Class of 1986
Charles Bentall headed Dominion Construction, one of Canada’s foremost construction companies. Born in England in 1881, Charles was apprenticing as a draughtsman by the age of 14 and eventually became a practicing engineer. He immigrated to Canada in 1908, with only 60 cents in his pocket.
First employed by J. Coughlan & Sons in Vancouver, he designed the dome of the Vancouver Court House (now the Vancouver Art Gallery) as well as the seventeen-story World Building, once the tallest building in the British Empire. In 1912 he moved to the newly-formed Dominion Construction, where he was hired as an assistant general manager and first engineer. In less than ten years, Bentall became the president and majority shareholder.
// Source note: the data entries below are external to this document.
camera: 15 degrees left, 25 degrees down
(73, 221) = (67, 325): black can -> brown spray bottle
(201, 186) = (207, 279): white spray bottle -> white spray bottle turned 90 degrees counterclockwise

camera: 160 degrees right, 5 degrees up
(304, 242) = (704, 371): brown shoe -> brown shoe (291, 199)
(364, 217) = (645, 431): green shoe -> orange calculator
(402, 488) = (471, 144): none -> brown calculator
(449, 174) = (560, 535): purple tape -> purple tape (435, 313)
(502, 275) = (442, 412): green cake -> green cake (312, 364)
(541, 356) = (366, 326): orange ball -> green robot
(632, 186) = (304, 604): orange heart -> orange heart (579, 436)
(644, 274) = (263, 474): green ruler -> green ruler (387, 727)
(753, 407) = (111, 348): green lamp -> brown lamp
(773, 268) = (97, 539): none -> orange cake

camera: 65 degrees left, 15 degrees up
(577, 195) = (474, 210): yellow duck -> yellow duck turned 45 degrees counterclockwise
During Bentall’s time at Dominion he expanded the company significantly, diversifying into property management and developing commercial real estate that defined Vancouver’s skyline. Its success propelled the company forward, allowing Dominion to expand eastward.
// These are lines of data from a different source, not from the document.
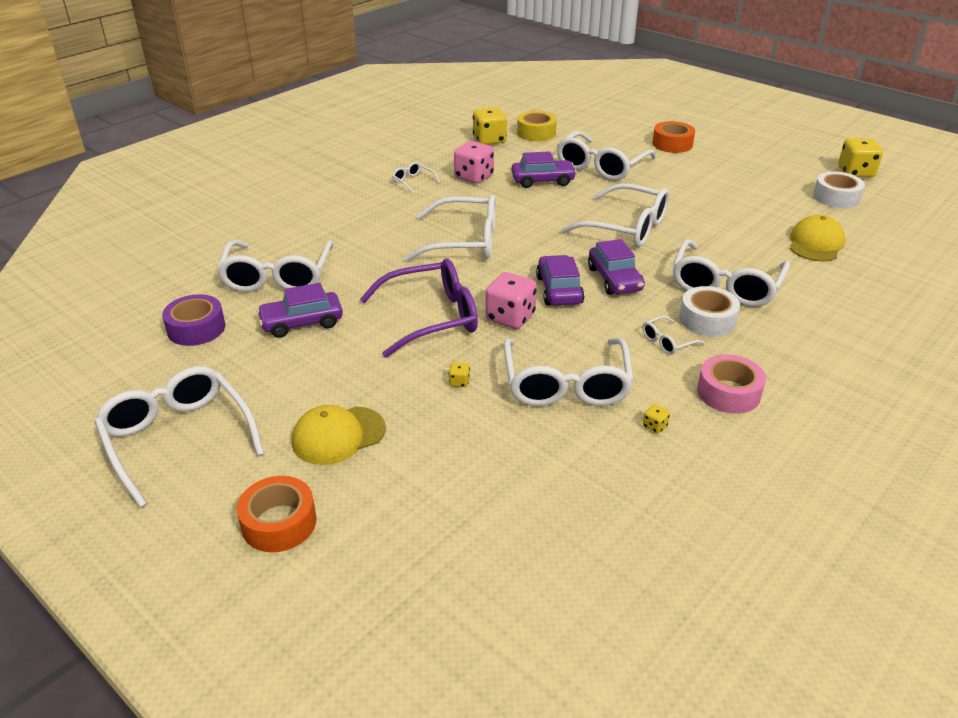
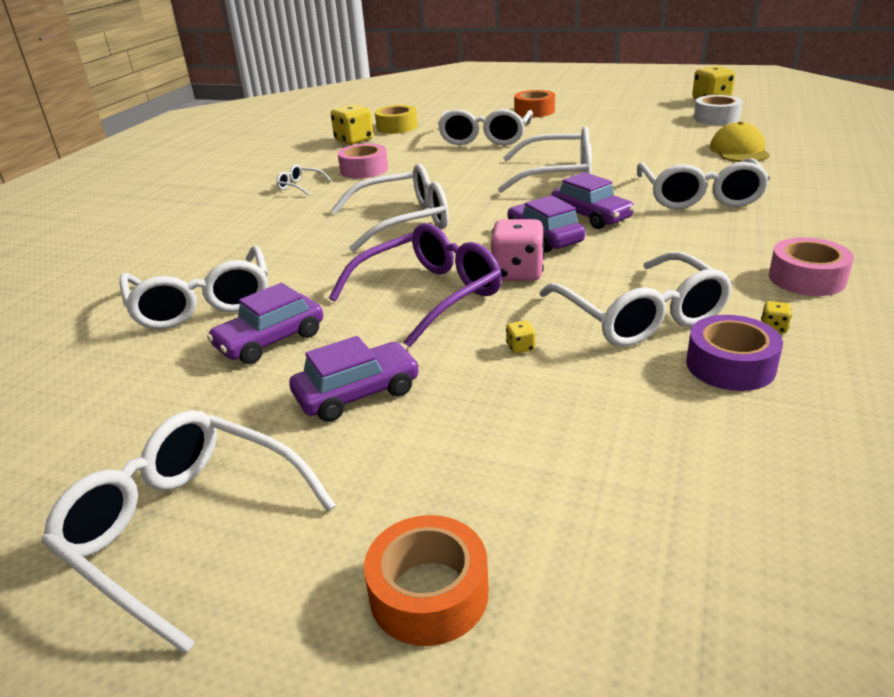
camera: 20 degrees left, 5 degrees down
(196, 328) = (125, 385): purple tape -> purple tape (730, 365)
(338, 435) = (421, 450): yellow cap -> none
(474, 177) = (364, 170): pink dice -> pink tape
(542, 181) = (438, 158): purple car -> purple car (357, 393)
(667, 341) = (699, 252): white glasses -> none
(707, 320) = (715, 226): white tape -> none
Aided by government contracts and Bentall’s strong leadership, Dominion survived the difficult war years. During the Depression, Charles founded the New Building Finance Company for the purpose of offering low interest loans to local tradesmen.
Bentall was also known as a steadfast supporter of the Baptist Church and aided in the building of several churches. He served for fifty years as a trustee for the Convention of Baptist Churches, and was president for three of these years. Charles and his wife had three sons, two of whom became engineers and went to work for Dominion Construction. After Bentall’s death in 1972 his sons continued at the company, and his son Clark eventually became CEO.
Dominion continues to be a major player in its industry, and its practices are both enduring and innovative. In the post-war years it was the first to offer the concept of the “Package Plan,” providing design, site development, and financial assistance. As of 2008 Dominion is still going strong, handling over $200 million annually.
A man of integrity, Bentall always believed that “honesty, truth, justice, unselfish love, and a willingness to work hard are real virtues, without which life is immeasurably impoverished.”